In a large mixing bowl add the flour and make a well in the middle of it. Pour in the yeast-milk mixture. Taking some of the flour from the sides begin to prepare your yeast dough by mixing a small amount of the flour into the mixture. Cover and allow to rest for 15 minutes.

Add sugar, egg, salt and butter to the dough and using the dough hooks of your stand mixer knead the dough until it comes together (I have no mixer, so I did all the work by hand). Then for the final few minutes use your hands to make a smooth silky dough (here I had to add some more flour). Cover with a damp cloth and leave to rise in a warm dry place for approx. 30 minutes. Then give the dough a final good knead with your hands.

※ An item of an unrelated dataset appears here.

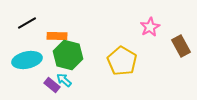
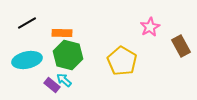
orange rectangle: moved 5 px right, 3 px up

Using a rolling pin roll out the dough on a floured surface into a rectangle approx. 60 x 45 cm (That should be a HUGE piece of dough! I really tried to roll and stretch it that far but finally decided to make it smaller, the size of my largest wooden working surface that is old as hills=). Gently move the dough over to a sheet of baking paper cut in approx. the same size (I actually rolled out the dough already on a piece of parchment, but much smaller than the piece of dough). This will help to roll the dough more easily.

For the filling:

Place the marzipan, cardamom and egg in a mixing bowl and whisk with an electrical hand held whisk until the mixture is nice and smooth (as I out less marzipan, I added extra sugar which also was just right as I knew my berries are quite tart).

Preheat the oven to about 180 – 200 ‘C (I started from 190 and then switched to 200 ‘C). Prepare two baking trays by lining them with baking paper (I chose another ‘style’ – I arranged some of the buns in a row in my long loaf pan and the majority of the buns in a large round pan in circles, without leaving much space between them, but not squeezing them either. I however lined my trays with paper which eased the things up when I was removing the buns from the pans).

Spread the marzipan over the yeast dough in a thin layer. Lay out the red currants (/your berries) in an even layer leaving about 1 cm free around the edges.

Roll the dough from the long side up, using the baking paper as an aid as you roll upwards.

a row of buns

With a floured sharp knife cut about 12-15 slices from the dough roll, making sure to flour the knife in between each cut (I didn’t count, just proceeded on with cutting and arranging the buns in the pans).

Place the swirls on the prepared baking trays. Cover with a tea towel and allow to rest for 10 minutes.

Back each tray separately for 15 minutes (As I had two pans quite fitting in the oven together, I baked them both and thus the time of baking increased – actually, doubled! Also the fact that the berries were frozen also prolonged the baking. I even removed them from the pans and let them crisp a bit in the oven several minutes). Remove from the oven and allow to cool to warm on a rack.

In the meantime prepare the sugar frosting by adding 2-3 tablespoons of water to the icing sugar and stirring until smooth. Coat the warm swirls with the frosting and then allow to dry (I didn’t do that).

TIPS You can use any kind of berries for these swirls, suggests the author, or even dried berries or you favourite jam. I’m sure that any filling will do as long as you like it!=)

The result was a combination of quite common yeast dough with a very unusual taste due to cardamom and a hint of marzipan which melted along with the sugar and the egg and resulted in this pinkish filling oozing from the buns.